Il diritto alla disconnessione
L’uno richiama l’altro. Il diritto alla disconnessione rispecchia una nuova istanza legata inevitabilmente alla natura mutevole del mondo del lavoro, in particolar modo agevolata dall’avvento della pandemia da Covid 19. Nella emergente necessità di trovare nuovi equilibri tra vita personale e sfera professionale il diritto alla disconnessione riconosce al lavoratore “il diritto di sospendere l’attività lavorativa e di astenersi dall’utilizzare comunicazioni elettroniche legate al lavoro come mail o altri messaggi in orario non lavorativo” (fonte: Parlamento europeo).

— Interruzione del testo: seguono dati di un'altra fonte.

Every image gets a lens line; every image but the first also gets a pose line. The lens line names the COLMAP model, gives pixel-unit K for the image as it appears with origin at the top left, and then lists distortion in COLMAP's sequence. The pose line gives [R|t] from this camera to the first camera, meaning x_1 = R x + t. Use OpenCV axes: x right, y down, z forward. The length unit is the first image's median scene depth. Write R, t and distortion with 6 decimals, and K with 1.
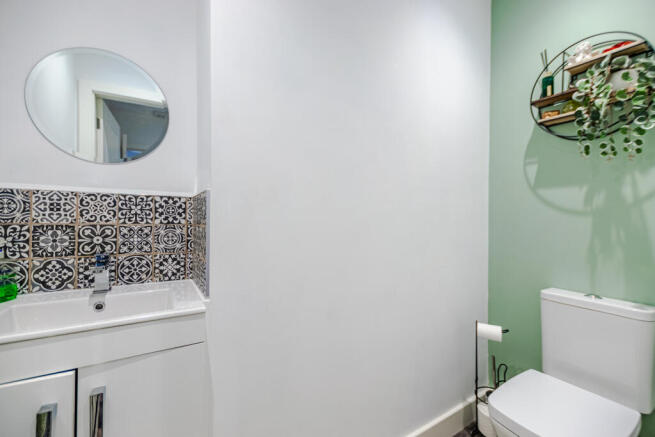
lens RADIAL K [[284.8, 0, 329.6], [0, 284.8, 216.9], [0, 0, 1]] dist [0.004284, -0.000536]
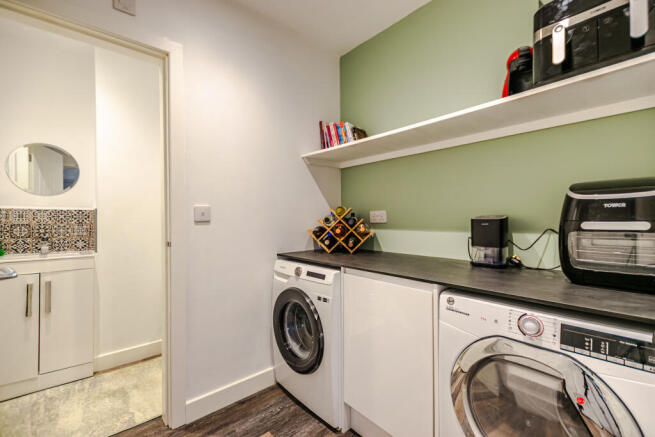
lens RADIAL K [[284.8, 0, 326.6], [0, 284.8, 218.7], [0, 0, 1]] dist [0.004284, -0.000536]
pose [[0.986805, -0.009848, 0.161616, 0.997622], [0.009615, 0.999951, 0.002228, 0.003549], [-0.161630, -0.000645, 0.986851, -1.530913]]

A che punto siamo? Le grandi aziende hanno provveduto internamente a promuovere comportamenti che privilegino le comunicazioni dirette piuttosto che gli scambi indiretti, quelli che portano, appunto, a sforare sugli orari di lavoro. Molto c’è ancora da fare affinché il diritto alla disconnessione sia regolamentato in maniera univoca nei Paesi dell’Unione, allo scopo di proteggere il benessere psicologico e fisico dei dipendenti e inserendo il lavoro agile, nelle sue diverse forme, in un quadro normativo chiaro. Affinché le derive del lavoro liquido non facciano acqua da tutte le parti.